━━━ Fragmento ━━━
El jueves siguiente este mismo recién estrenado grupo, nos ofreció otra muestra de su arte con la comedia de "Cesar A gusto", esta vez en la Plaza de la Culebra, totalmente abarrotada de un público que se entregó por completo a la risa y la diversión. Pero, durante la semana, también tuvimos a otro grupo de jóvenes del IES de Astorga, guiados por la experta mano de su directora Ana Silva (también astorgana), que nos presentaron la obra "Libros", un encaje de divertidas situaciones en torno al libro, sus personajes y sus creadores y creadoras.  Y un ya habitual grupo de “Jóvenes Valores” que dirige la conocida mano de Gemma, que volvieron a poner en escena, para deleite de grandes y pequeños su "La bella y la bestia", en un Teatro Diocesano que dio cobijo a dos pases con una gran afluencia de público.
━━━
Instrucciones:
1. Transcribe del fragmento el pasaje que va desde "El jueves siguiente" hasta "afluencia de público.".
2. Según el fragmento, ¿en qué lugar se representó la comedia "Cesar A gusto"?
3. Indica si cada afirmación coincide con el fragmento y cita las palabras que lo deciden: (a) Ana Silva es de Astorga. (b) "La bella y la bestia" se representó en un solo pase. (c) El grupo "Jóvenes Valores" lo dirige Ana Silva.
━━━ Los datos ━━━
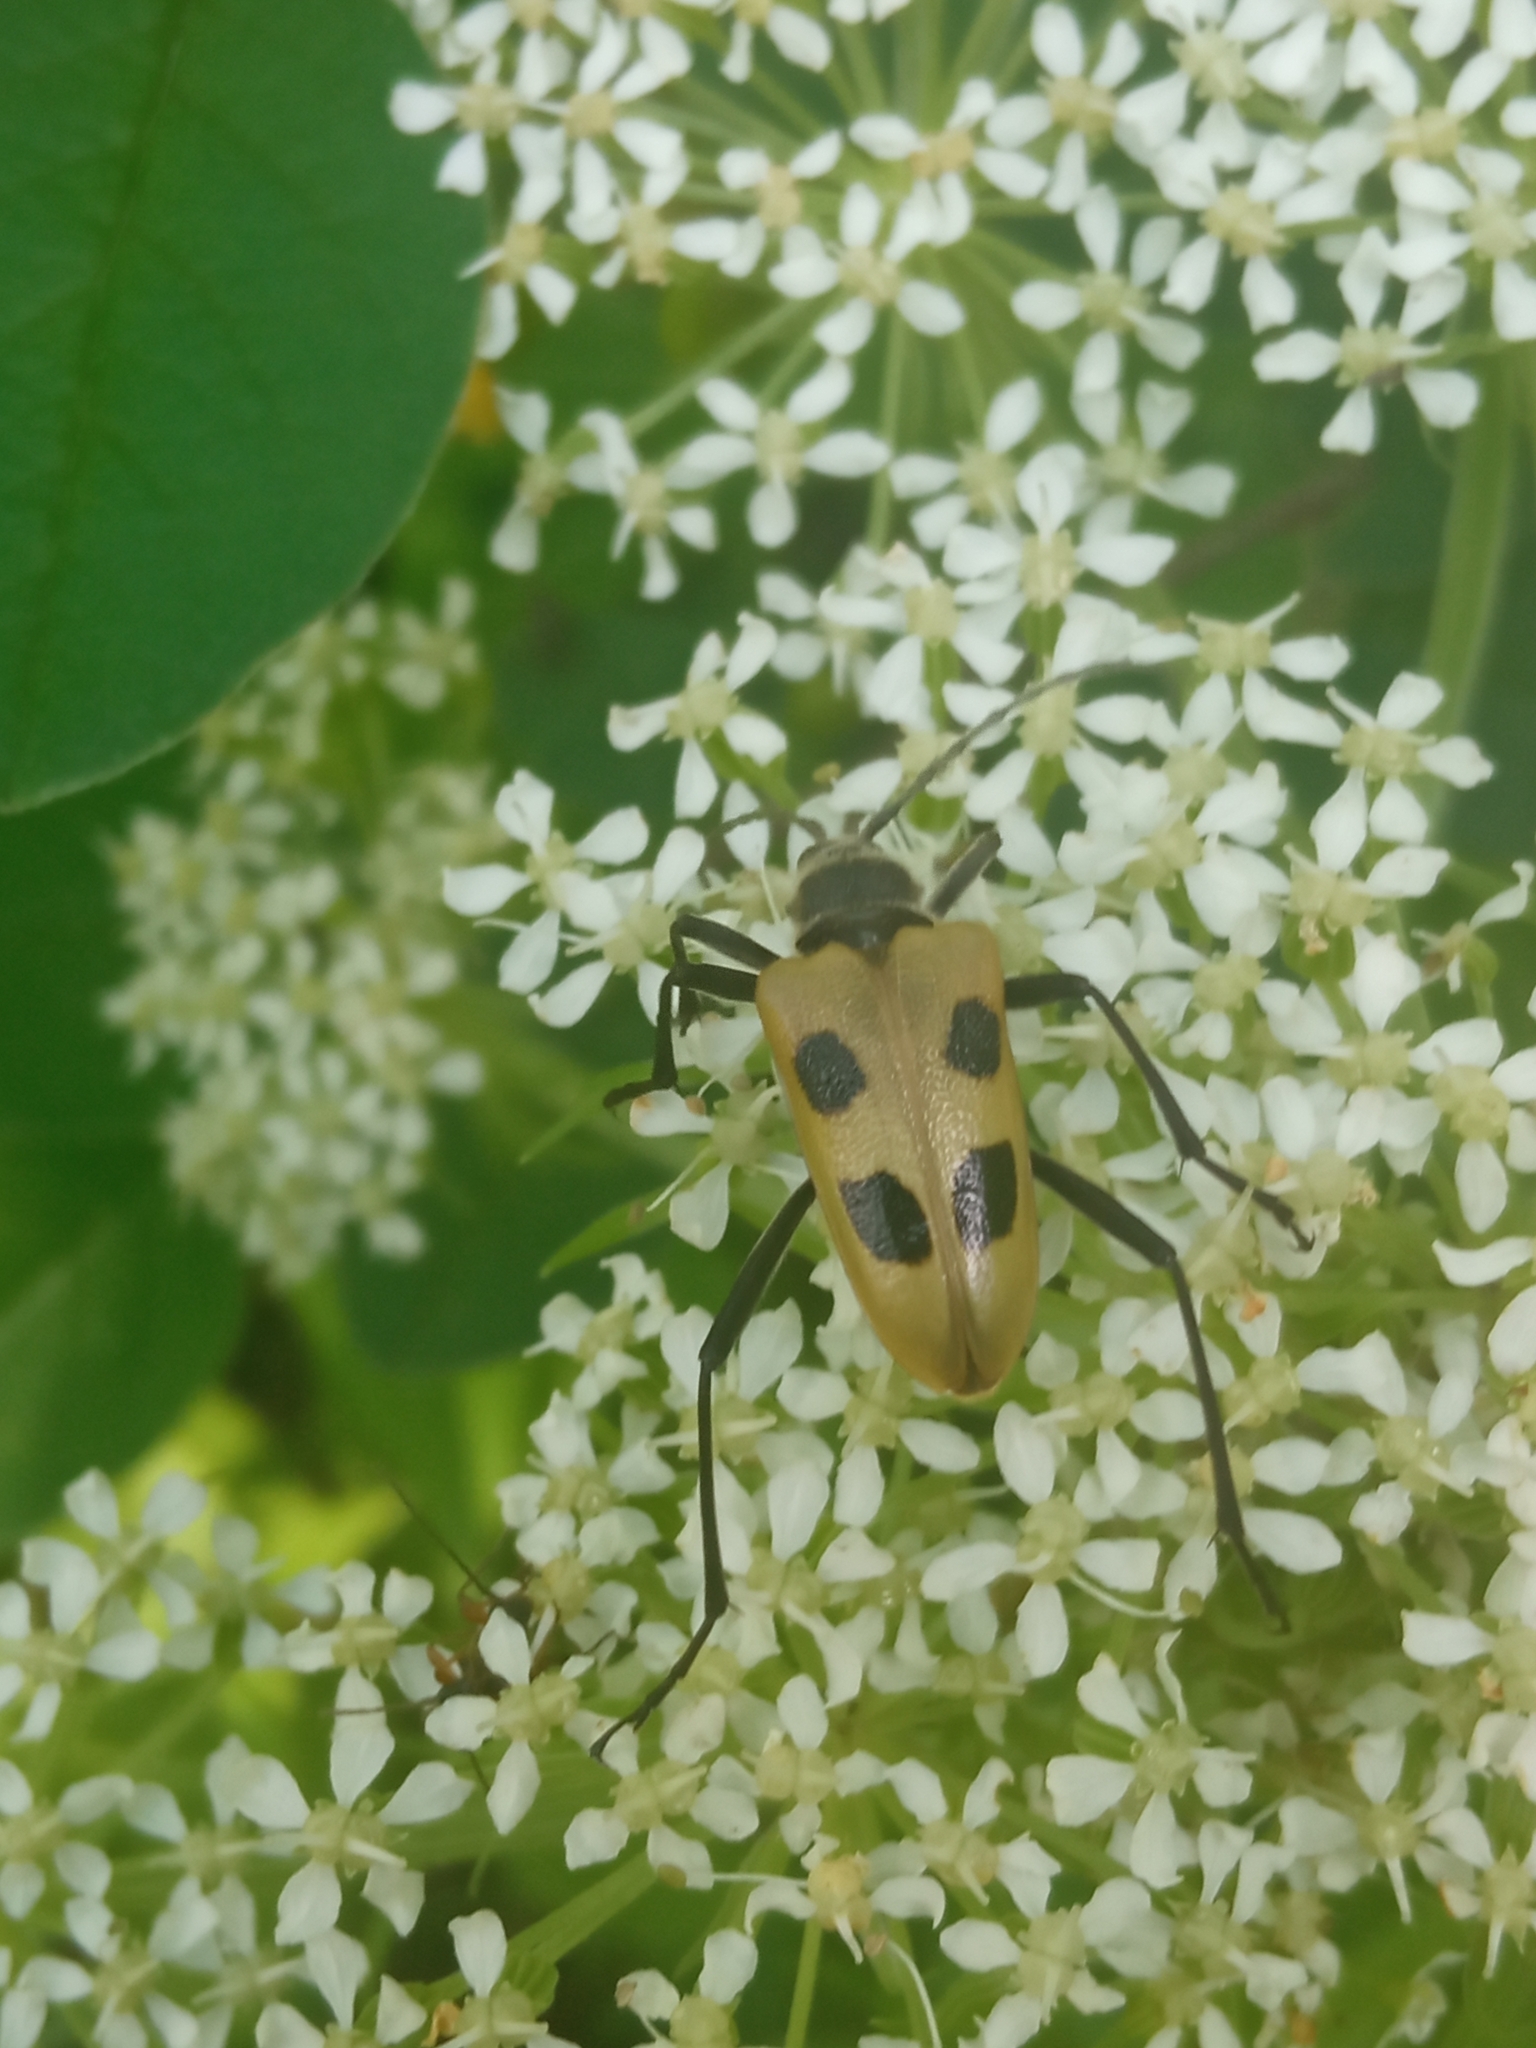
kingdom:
━━━
Respuestas esperadas:
1.
El jueves siguiente este mismo recién estrenado grupo, nos ofreció otra muestra de su arte con la comedia de "Cesar A gusto", esta vez en la Plaza de la Culebra, totalmente abarrotada de un público que se entregó por completo a la risa y la diversión. Pero, durante la semana, también tuvimos a otro grupo de jóvenes del IES de Astorga, guiados por la experta mano de su directora Ana Silva (también astorgana), que nos presentaron la obra "Libros", un encaje de divertidas situaciones en torno al libro, sus personajes y sus creadores y creadoras.  Y un ya habitual grupo de “Jóvenes Valores” que dirige la conocida mano de Gemma, que volvieron a poner en escena, para deleite de grandes y pequeños su "La bella y la bestia", en un Teatro Diocesano que dio cobijo a dos pases con una gran afluencia de público.

2. En la Plaza de la Culebra.

3.
(a) Sí: "(también astorgana)".
(b) No: "dio cobijo a dos pases".
(c) No: "que dirige la conocida mano de Gemma".